Project history

Studies confirm that gender socialization influences school perseverance as well as school drop-out and drop-in (Higher Education Council, 1999). This socialization is especially the result of the different attitudes and expectations we have towards children and young people, according to their gender (Persévérer dans l’égalité, 2016). It reinforces gender stereotypes, and children internalize them. Thus, girls and boys have a different school experience. It is also recognized that girls and boys who adhere to sex stereotypes are the ones who drop out the most.

This differentiated socialization also influences school career paths and, ultimately, career choices (Conseil du statut de la femme, 2015). This phenomenon is reflected in particular, but not exclusively, by:

  1. Differences in the process of school disengagement: drop-out girls are more affected than boys by psychological factors or family problems, which are often not visible in school. As for boys, they indicate the desire or need to work as a reason for dropping out (Guide persévérer dans l’égalité, 2018).
  2. Inequalities mean that girls who drop out are more disadvantaged than boys in their socioeconomic pathways, because they are more likely to experience precariousness and poverty (Théorêt and Hrimech, 1999). Socio-economic deprivation is one of the main risk factors of dropout and is partly related to the under-enrollment of mothers, which means that students who have an unqualified mother are at higher risk of dropping out than others (FAE – Relais-Femmes, 2010).
  3. From early childhood, several studies show significant inequalities at girls’ benefit in terms of initiation and motivation to read, which greatly influences the continuation of schooling (ELDEQ, 2015).
  4. In the workplace and college, gender stereotypes can have a significant impact on the integration of students into studies leading to occupations that are traditionally male or female (eg women in forestry, or adventure tourism, men in nursing or social work) and the quality of their training.
  5. In the region, academic and professional segregation is more pronounced than elsewhere in Quebec (Conseil du statut de la femme, 2015). To address these issues, TCGFGIM participated in 2015-2016 in the development and testing of a guide on school perseverance and gender stereotypes (Persévérer dans l’égalité, 2016). This guide aimed at educators and was intended to raise awareness of the links between adherence to sex-role stereotyping among young people and prospects for student retention.

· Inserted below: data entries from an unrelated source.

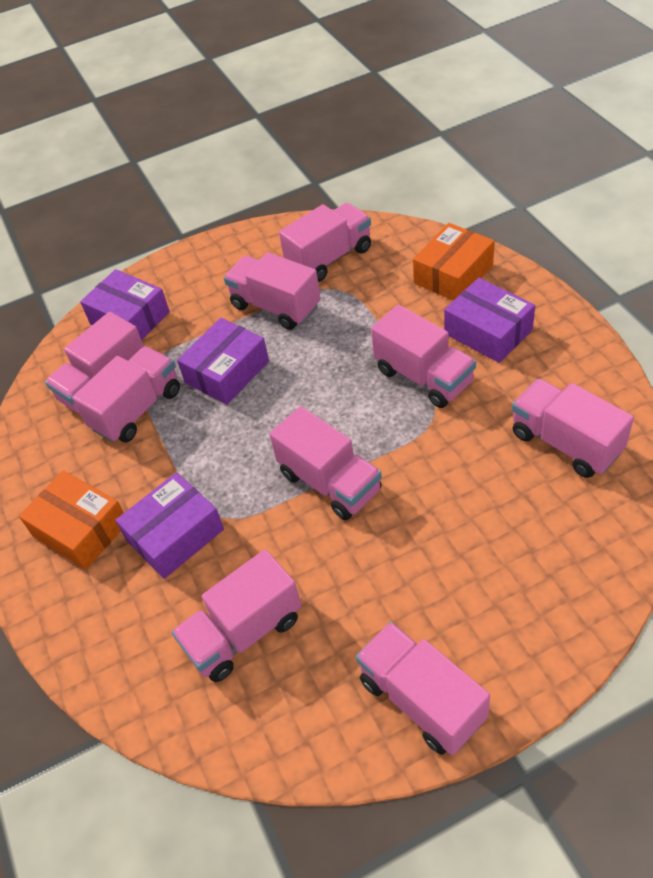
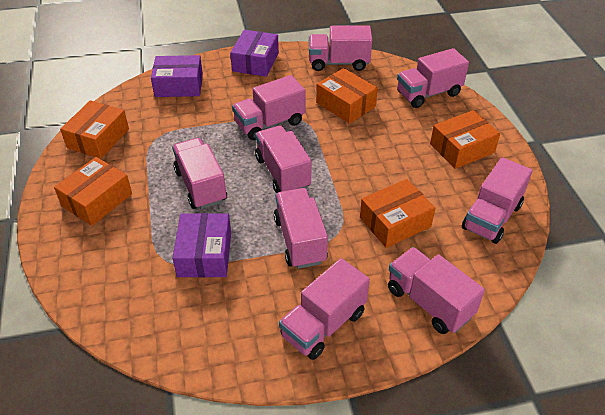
orange box: 2 -> 5
purple box: 4 -> 3

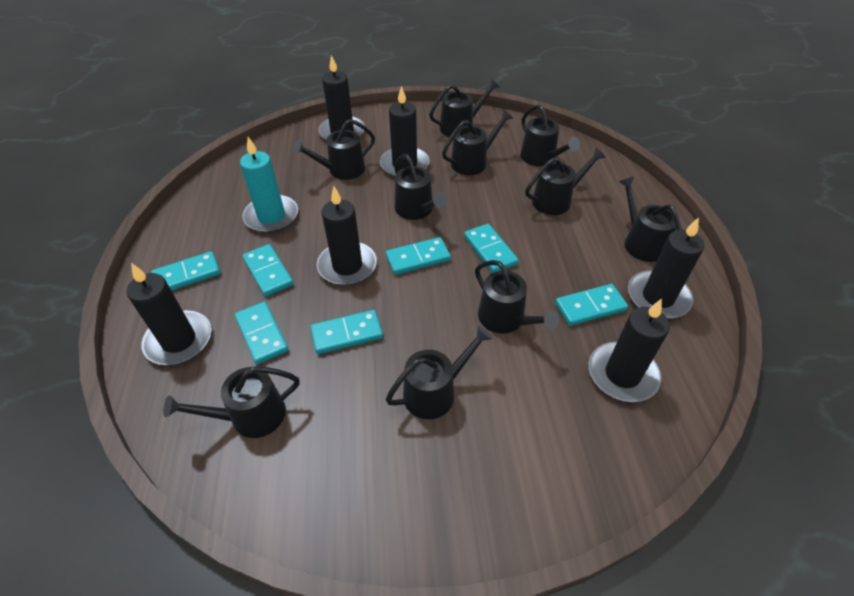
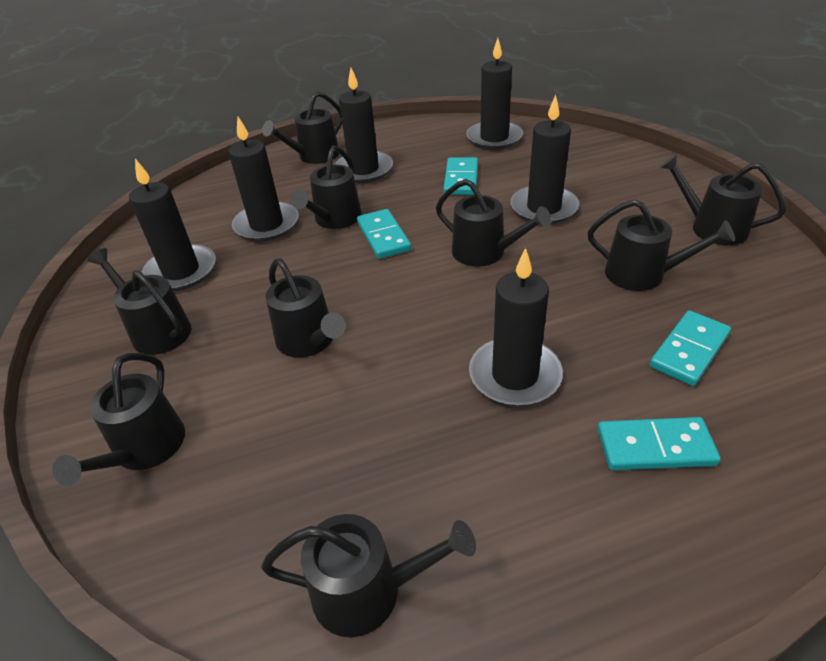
black watering can: 10 -> 9
turquoise candle: 1 -> 0
turquoise domino: 7 -> 4

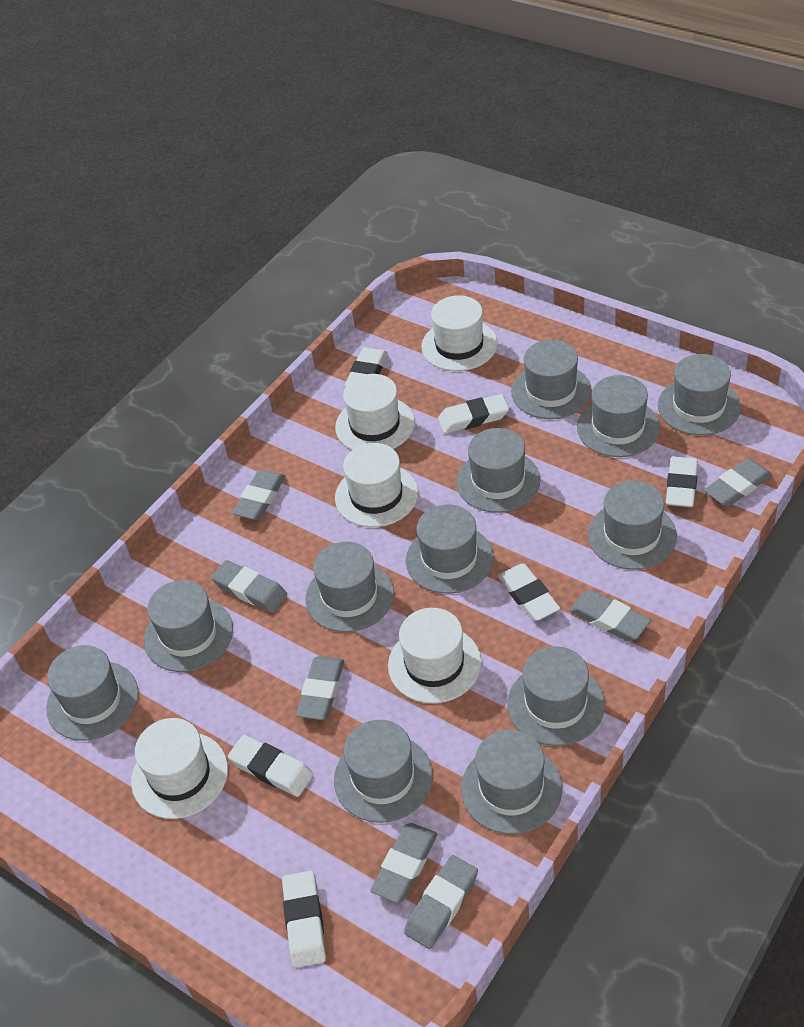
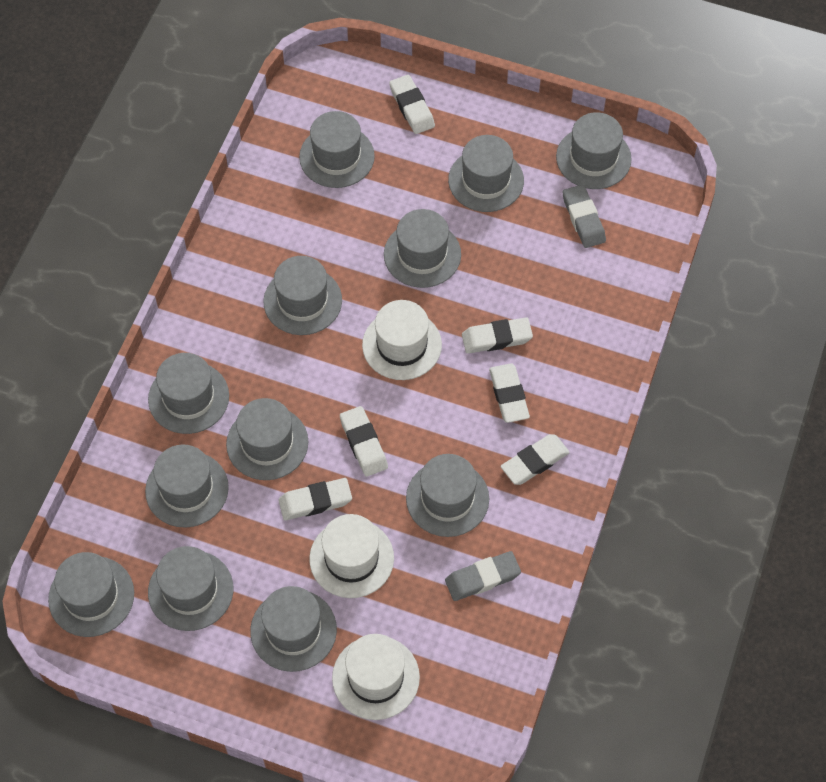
grey eraser: 7 -> 2
white hat: 5 -> 3

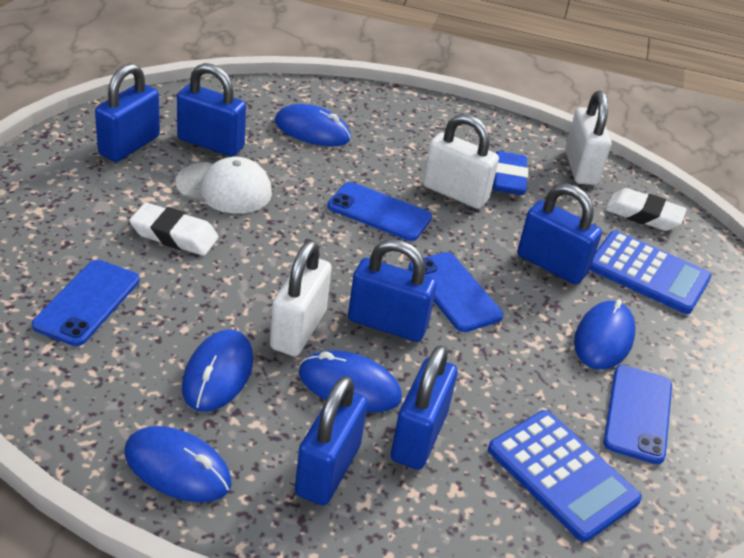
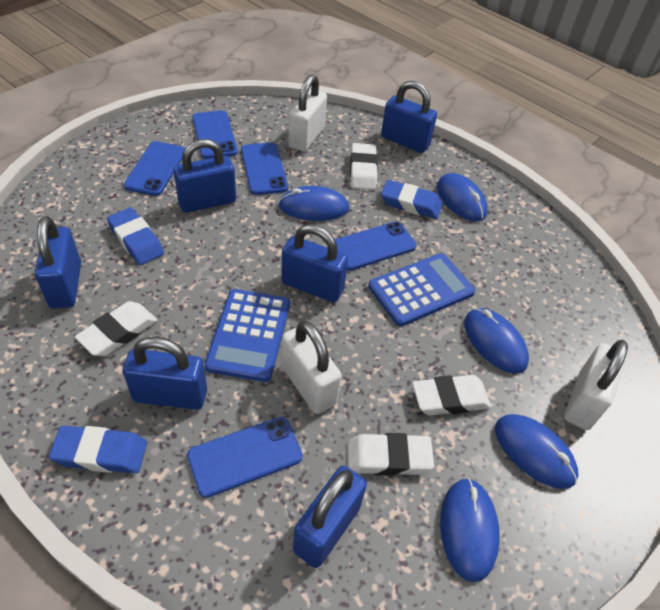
blue eraser: 1 -> 3
blue phone: 4 -> 5
white cap: 1 -> 0
white eraser: 2 -> 4

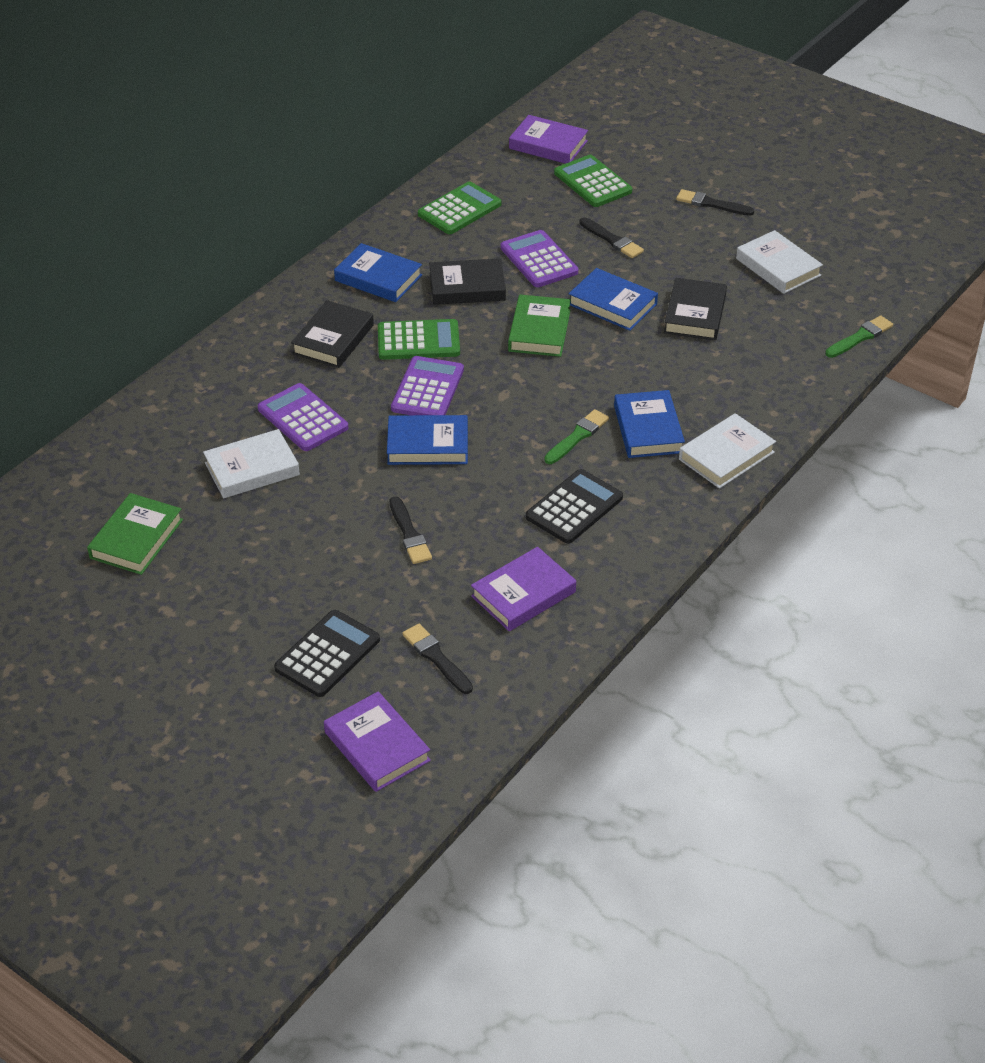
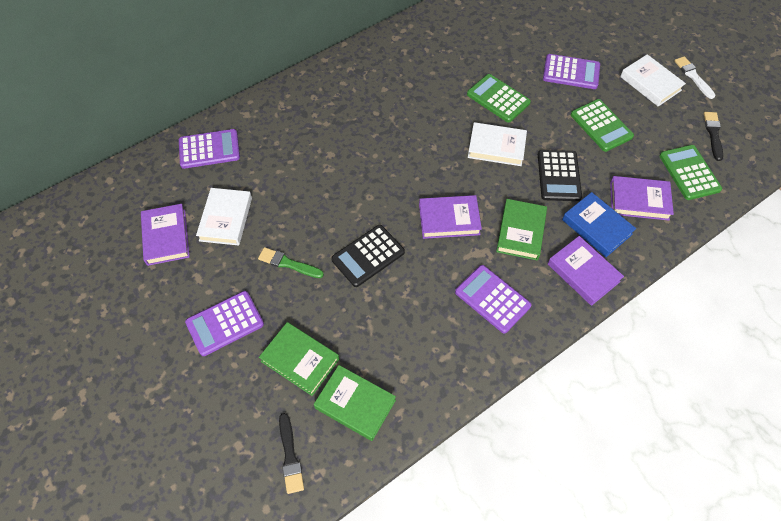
black book: 3 -> 0
black brush: 4 -> 2
blue book: 4 -> 1
green book: 2 -> 3
green brush: 2 -> 1
purple book: 3 -> 4
purple calculator: 3 -> 4
white brush: 0 -> 1

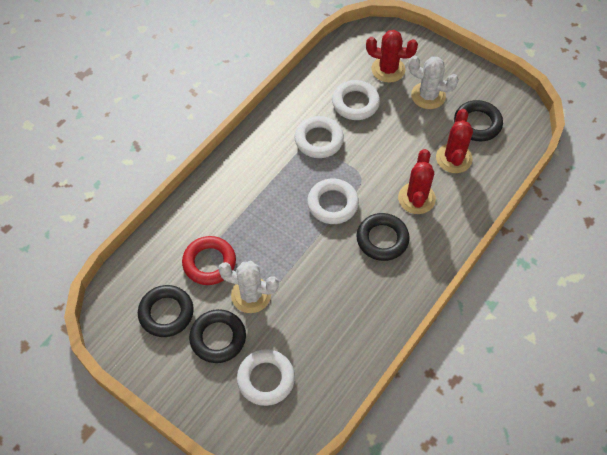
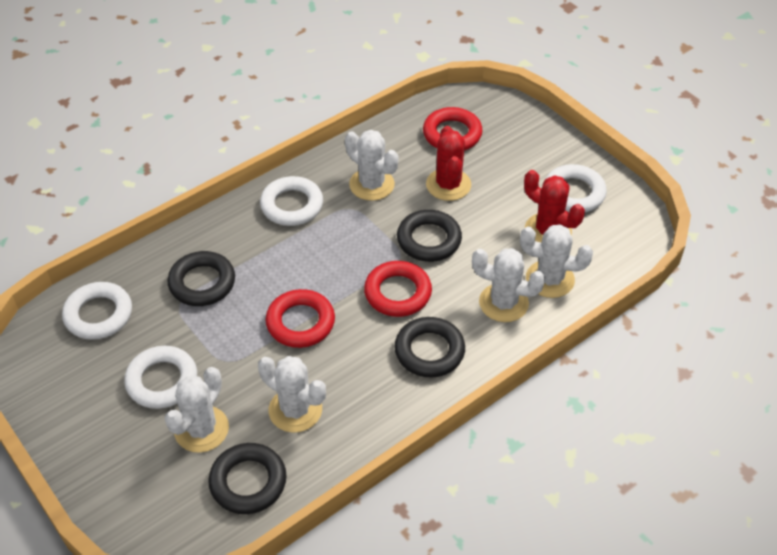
red cactus: 3 -> 2
red ring: 1 -> 3
white cactus: 2 -> 5

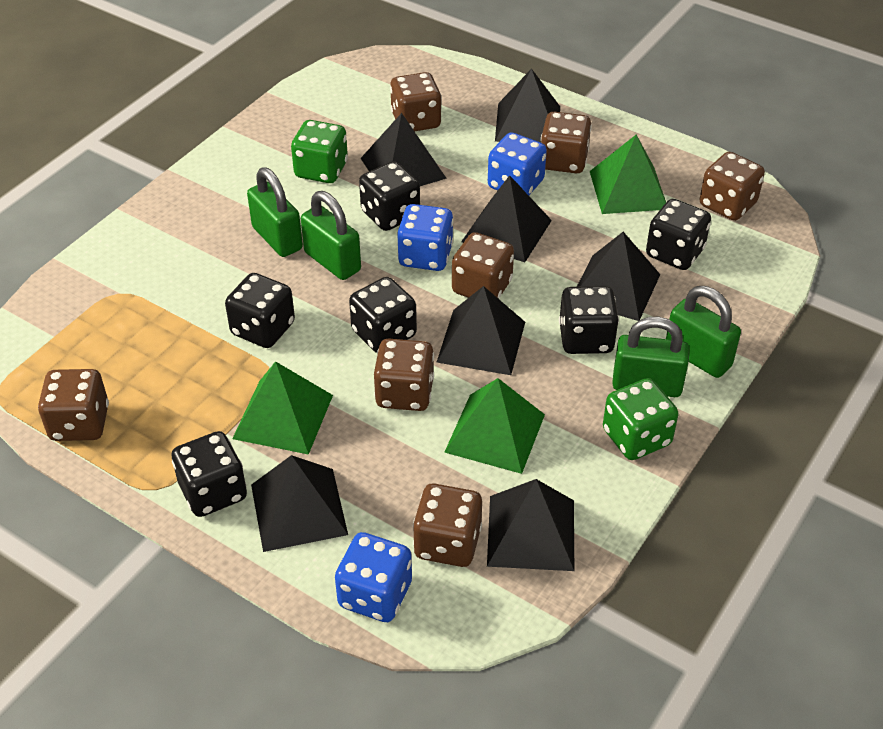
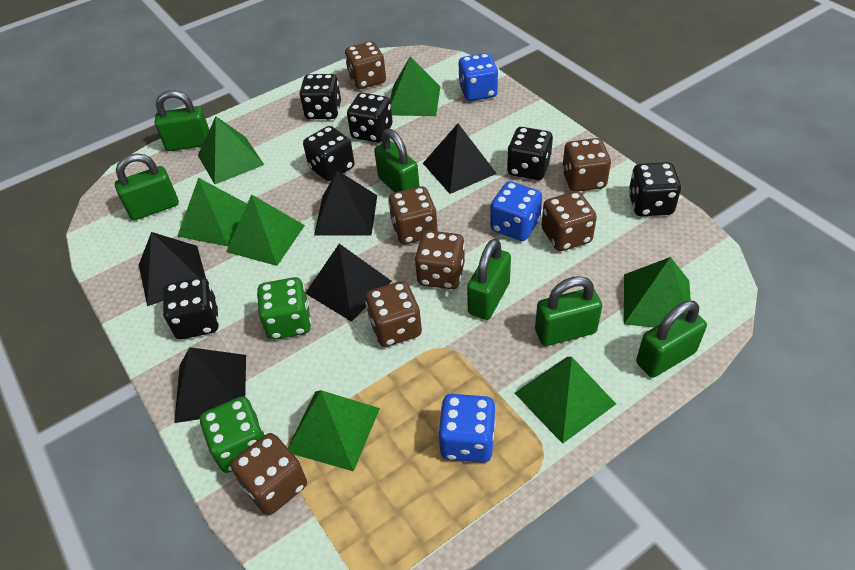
black pyramid: 7 -> 5
green padlock: 4 -> 6
green pyramid: 3 -> 7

We have therefore wished to improve the Perseverance in Equality approach to enable educators to truly integrate these findings into their educational practices and thus develop intervention strategies adapted to the realities of the different educational environments, from early childhood to college. Keeping that in mind, we have set up this website, which brings together tools and intervention strategies for each grade level. The tools are adapted to the various contexts encountered in the Gaspé and Magdalene Islands, namely those of the Francophone, Anglophone and Mi’kmaq communities.

During the 2019-2020 school year, about 15 experimental places will benefit from training courses and support so that their staff will begin to put into practice some intervention strategies to deconstruct gender stereotypes, both in their teaching practices and in their interventions with students. In 2020-2021, this training will be deployed throughout the Gaspé and Magdalene Islands so that more teaching environments can benefit from this training.